‑ User-Centered Design
Too often, systems are designed with a focus on business goals, fancy features, and the technological capabilities of hardware or software tools. The UX designers get told to design something.
Just designing something typically leads to unintuitive interfaces with astronomical implementation costs and low adoption. If we are “doing UX” it is required to be in continuous contact with the actual users we are designing for. There are only a few cases when it is okay to design something without knowing about the users’ needs and behaviors first. Yours is most likely not one of them. The design should be a balance between business goals, user needs and technological capability.
The user’s needs in focus
If you could do only 2 things in your product design process, you should do user research and prototyping. This is what user-centered design is all about. If you could do only 1, do user research! Prototyping is for visualizing the product before it is being built, because it is way easier to understand how something will work if you can try it out, with or without users, preferably with.
The ISO 13407 - Human centred design processes for interactive systems is a framework to use for achieving quality in use of a product through user interaction. The framework is based on iterative design with lots of user input and thus one can perform different activities for each iteration to solve the current design problem in that iteration.
The ISO standard lists 6 key principles to ensure that a design is user-centered.
- The best design is based upon an explicit understanding of users, tasks and environments.
- Users are involved throughout design and development.
- The design is driven and refined by user-centered evaluation.
- The process is iterative.
- The design addresses the whole user experience.
- The design team includes multidisciplinary skills and perspectives.
Saying that the process is iterative means that the whole cycle (green in the picture below) as well as the parts of it (yellow) are done in a repetitive pattern, going back to review, correct and build on what was done before. The process can be explained in four stages.
This phase equals the empathy stage in design thinking. The first method to use here could be an observation of the users using a current system. This would give you an understanding of what the users are doing. Then, a set of contextual interviews to understand why something is done and the users situation as a whole could be a good idea. To get a broader base to work from, you could send out a survey to a larger group to measure the needs. On the result of that, you might want to iterate the contextual interviews to pose even more specific questions.
Hence, we’ve done this step in four iterations, to really understand the context of use. Of course, this phase could overlap the other three if needed.
In this phase we define what the need is that we want to create a solution for. This phase would take business goals and technical feasibility into consideration, perhaps through stakeholder interviews, workshops and specifying the usability goals.
This phase matches both the ideate and prototype stages of design thinking. This is where you do interaction design, a way of working that is in itself very iterative, going back and forth through different design ideas. This can be done through the design studio methodology or simply by building wireframes and prototypes in a tool.
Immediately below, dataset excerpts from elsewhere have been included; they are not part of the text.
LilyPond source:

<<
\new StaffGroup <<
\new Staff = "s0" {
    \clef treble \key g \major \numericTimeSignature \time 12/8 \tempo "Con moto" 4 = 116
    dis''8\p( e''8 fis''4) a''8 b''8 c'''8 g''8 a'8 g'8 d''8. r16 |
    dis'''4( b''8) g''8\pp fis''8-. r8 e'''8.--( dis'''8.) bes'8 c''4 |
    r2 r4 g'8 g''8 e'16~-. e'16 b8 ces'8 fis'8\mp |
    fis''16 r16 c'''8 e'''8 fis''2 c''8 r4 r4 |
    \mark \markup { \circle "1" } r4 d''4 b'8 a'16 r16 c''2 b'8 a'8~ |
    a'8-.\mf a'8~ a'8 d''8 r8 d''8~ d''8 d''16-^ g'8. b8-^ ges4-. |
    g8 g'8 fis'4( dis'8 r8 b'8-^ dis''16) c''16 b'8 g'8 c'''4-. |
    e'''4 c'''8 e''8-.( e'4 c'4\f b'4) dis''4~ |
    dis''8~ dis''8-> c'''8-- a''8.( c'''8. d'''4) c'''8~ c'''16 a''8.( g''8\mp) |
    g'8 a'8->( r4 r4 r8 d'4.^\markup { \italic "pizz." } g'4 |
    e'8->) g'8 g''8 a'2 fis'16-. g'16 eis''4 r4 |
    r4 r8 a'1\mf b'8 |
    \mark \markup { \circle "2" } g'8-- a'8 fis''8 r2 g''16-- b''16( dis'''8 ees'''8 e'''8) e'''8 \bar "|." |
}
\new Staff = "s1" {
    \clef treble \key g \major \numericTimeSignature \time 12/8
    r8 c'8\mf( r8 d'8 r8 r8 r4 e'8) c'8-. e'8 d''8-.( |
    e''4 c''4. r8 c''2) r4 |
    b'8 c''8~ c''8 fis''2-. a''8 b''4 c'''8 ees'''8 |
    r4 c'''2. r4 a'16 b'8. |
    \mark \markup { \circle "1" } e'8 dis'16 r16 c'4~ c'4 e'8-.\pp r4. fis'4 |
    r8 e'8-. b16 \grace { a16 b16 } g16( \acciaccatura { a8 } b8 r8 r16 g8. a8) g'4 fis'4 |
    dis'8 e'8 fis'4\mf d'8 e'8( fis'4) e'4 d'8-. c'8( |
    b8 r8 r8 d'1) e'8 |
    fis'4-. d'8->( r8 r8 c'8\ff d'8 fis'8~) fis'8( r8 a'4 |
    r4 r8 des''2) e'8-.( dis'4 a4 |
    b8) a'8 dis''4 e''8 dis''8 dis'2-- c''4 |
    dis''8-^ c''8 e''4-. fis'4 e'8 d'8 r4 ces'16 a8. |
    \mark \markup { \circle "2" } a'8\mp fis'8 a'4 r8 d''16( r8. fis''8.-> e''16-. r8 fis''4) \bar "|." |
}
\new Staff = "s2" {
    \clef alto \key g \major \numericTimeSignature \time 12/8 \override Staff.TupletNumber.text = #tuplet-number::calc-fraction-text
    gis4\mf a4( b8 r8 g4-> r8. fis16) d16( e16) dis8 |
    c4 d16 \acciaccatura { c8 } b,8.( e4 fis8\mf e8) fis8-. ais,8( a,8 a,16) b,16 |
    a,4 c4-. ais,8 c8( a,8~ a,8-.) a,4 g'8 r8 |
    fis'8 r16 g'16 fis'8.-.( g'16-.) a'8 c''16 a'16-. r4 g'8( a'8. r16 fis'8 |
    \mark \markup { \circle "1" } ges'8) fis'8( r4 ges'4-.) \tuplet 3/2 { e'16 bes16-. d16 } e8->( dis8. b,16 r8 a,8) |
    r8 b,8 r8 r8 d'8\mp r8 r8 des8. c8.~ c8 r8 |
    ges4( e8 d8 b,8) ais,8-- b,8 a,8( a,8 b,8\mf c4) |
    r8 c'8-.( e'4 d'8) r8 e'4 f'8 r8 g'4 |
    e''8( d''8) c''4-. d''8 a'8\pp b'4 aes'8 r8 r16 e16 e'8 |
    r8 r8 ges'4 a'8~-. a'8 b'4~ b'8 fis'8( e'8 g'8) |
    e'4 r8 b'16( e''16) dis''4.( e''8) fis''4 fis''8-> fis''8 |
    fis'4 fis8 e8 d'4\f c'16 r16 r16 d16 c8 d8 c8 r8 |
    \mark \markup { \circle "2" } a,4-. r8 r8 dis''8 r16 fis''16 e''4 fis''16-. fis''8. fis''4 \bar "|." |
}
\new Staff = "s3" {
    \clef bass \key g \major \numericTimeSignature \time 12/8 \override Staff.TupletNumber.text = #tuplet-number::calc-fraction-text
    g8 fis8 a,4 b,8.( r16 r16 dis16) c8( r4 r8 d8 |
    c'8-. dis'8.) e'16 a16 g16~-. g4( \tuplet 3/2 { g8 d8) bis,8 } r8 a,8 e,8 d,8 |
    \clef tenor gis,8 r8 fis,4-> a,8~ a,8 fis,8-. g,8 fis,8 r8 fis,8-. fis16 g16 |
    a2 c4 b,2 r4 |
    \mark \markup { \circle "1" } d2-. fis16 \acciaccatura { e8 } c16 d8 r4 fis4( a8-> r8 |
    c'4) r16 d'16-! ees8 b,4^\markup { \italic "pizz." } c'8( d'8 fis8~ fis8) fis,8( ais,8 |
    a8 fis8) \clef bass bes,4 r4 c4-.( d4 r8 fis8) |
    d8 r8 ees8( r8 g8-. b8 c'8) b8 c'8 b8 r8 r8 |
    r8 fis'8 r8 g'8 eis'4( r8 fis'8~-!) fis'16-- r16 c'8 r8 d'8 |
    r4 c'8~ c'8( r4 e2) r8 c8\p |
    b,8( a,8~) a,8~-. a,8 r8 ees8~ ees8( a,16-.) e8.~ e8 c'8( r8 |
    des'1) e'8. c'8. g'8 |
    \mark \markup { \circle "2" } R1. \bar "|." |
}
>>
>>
This phase is the test stage of design thinking. We do validation and verification. We validate that the user needs are met in our solutions by doing usability tests of different kinds, both on prototypes at different stages of the design process and on actual implementation. In the verification part, we focus on evaluation of early prototypes in order to define the requirements for the system as well as evaluation of the system to check that business requirements have been met. Of course we also test to improve the current design.
Low and high fidelity
A normal approach to user-centered design through prototypes is to do the first cycle with sketches or simple (and ugly) prototypes. This is not actually to save time, in truth sketches can take longer time to produce than a Photoshop mockup. It is done to present to the users as something that is not really done. The low fidelity of the sketches will make it easier for the users to give feedback on the interaction design, on the user flow in the product. Higher fidelity will make them focus on the details.
The second cycle could be a more formal presentation (without graphical design), that can tell you more about the location and sizes of texts and buttons. The third cycle could be the actual implementation or a pixel-perfect Photoshop mockup, to understand if the users would respond positively to the style.
More cycles can be done. You might want to iterate the low fidelity cycle several times to really get a good interaction design, since this is more important to the overall user experience than the colors of the interface.
The bottom line
I do not advocate always doing these phases after one another, like a waterfall. But if you are not doing anything structured today, this is where you should start. When this process is mastered, doing it more efficient and effective is preferable.